Duncan has been involved for many years with the work of Ken Burns. He was a consultant on several award-winning series for public television, including The Civil War, Baseball and Jazz. In 1996 and 1997, Duncan wrote and produced Lewis & Clark: The Journey of the Corps of Discovery and The West, a 12-hour series about the history of the American West. He is author of nine books on American history.

Born and raised in Indianola, Iowa, Duncan graduated from the University of Pennsylvania in 1971 with a degree in German literature and was also a fellow at Harvard's Shorenstein Center for Press, Politics and Public Policy. President Clinton appointed him chair of the American Heritage Rivers Advisory Committee and Secretary of Interior Bruce Babbitt appointed him as a director of the National Park Foundation. He and his wife, Dianne, made their home in the small town of Walpole, New Hampshire.

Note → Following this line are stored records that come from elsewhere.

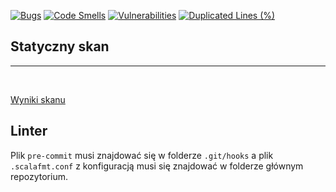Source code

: [![Bugs](https://sonarcloud.io/api/project_badges/measure?project=bestemic_E-biznes_2022-2023&metric=bugs)](https://sonarcloud.io/summary/new_code?id=bestemic_E-biznes_2022-2023)
[![Code Smells](https://sonarcloud.io/api/project_badges/measure?project=bestemic_E-biznes_2022-2023&metric=code_smells)](https://sonarcloud.io/summary/new_code?id=bestemic_E-biznes_2022-2023)
[![Vulnerabilities](https://sonarcloud.io/api/project_badges/measure?project=bestemic_E-biznes_2022-2023&metric=vulnerabilities)](https://sonarcloud.io/summary/new_code?id=bestemic_E-biznes_2022-2023)
[![Duplicated Lines (%)](https://sonarcloud.io/api/project_badges/measure?project=bestemic_E-biznes_2022-2023&metric=duplicated_lines_density)](https://sonarcloud.io/summary/new_code?id=bestemic_E-biznes_2022-2023)


## Statyczny skan
----------
<br>

[Wyniki skanu](https://sonarcloud.io/summary/overall?id=bestemic_E-biznes_2022-2023)

## Linter

Plik `pre-commit` musi znajdować się w folderze `.git/hooks` a plik `.scalafmt.conf` z konfiguracją musi się znajdować w folderze głównym repozytorium.
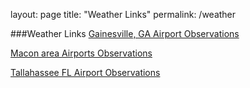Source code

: layout: page
title: "Weather Links"
permalink: /weather

###Weather Links
[Gainesville, GA Airport Observations](https://forecast.weather.gov/data/obhistory/KGVL.html)

[Macon area Airports Observations](https://forecast.weather.gov/obslocal.php?warnzone=GAZ082&local_place=Macon+GA&zoneid=EDT&offset=14400)

[Tallahassee FL Airport Observations](https://forecast.weather.gov/data/obhistory/KTLH.html)

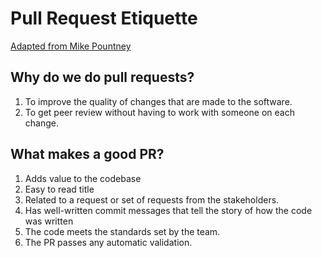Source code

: # Pull Request Etiquette

[Adapted from Mike Pountney](https://gist.github.com/mikepea/863f63d6e37281e329f8)

## Why do we do pull requests?
1. To improve the quality of changes that are made to the software.
2. To get peer review without having to work with someone on each change.

## What makes a good PR?
1. Adds value to the codebase 
2. Easy to read title
3. Related to a request or set of requests from the stakeholders.
4. Has well-written commit messages that tell the story of how the code was written
5. The code meets the standards set by the team.
6. The PR passes any automatic validation.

The Howard R. Driggs Memorial Lecture honors Dr. Driggs as one of Southern Utah University’s first professors and recalls his work to preserve the trails and the memory of America’s pioneers and the Pony Express in the West. As president of the American Pioneer Trails Association, he worked alongside men like Ezra Meeker, an ox-cart pioneer of 1852, William Henry Jackson, pioneer photographer and artist, and Horace Albright, second director of the National Park Service, to preserve trails and history. The lecture is sponsored by the Howard R. Driggs Memorial Foundation, the George S. and Dolores Dore’ Eccles Visiting Scholar Program, the Friends of the Sherratt Library, the SUU Honors Program and the University College.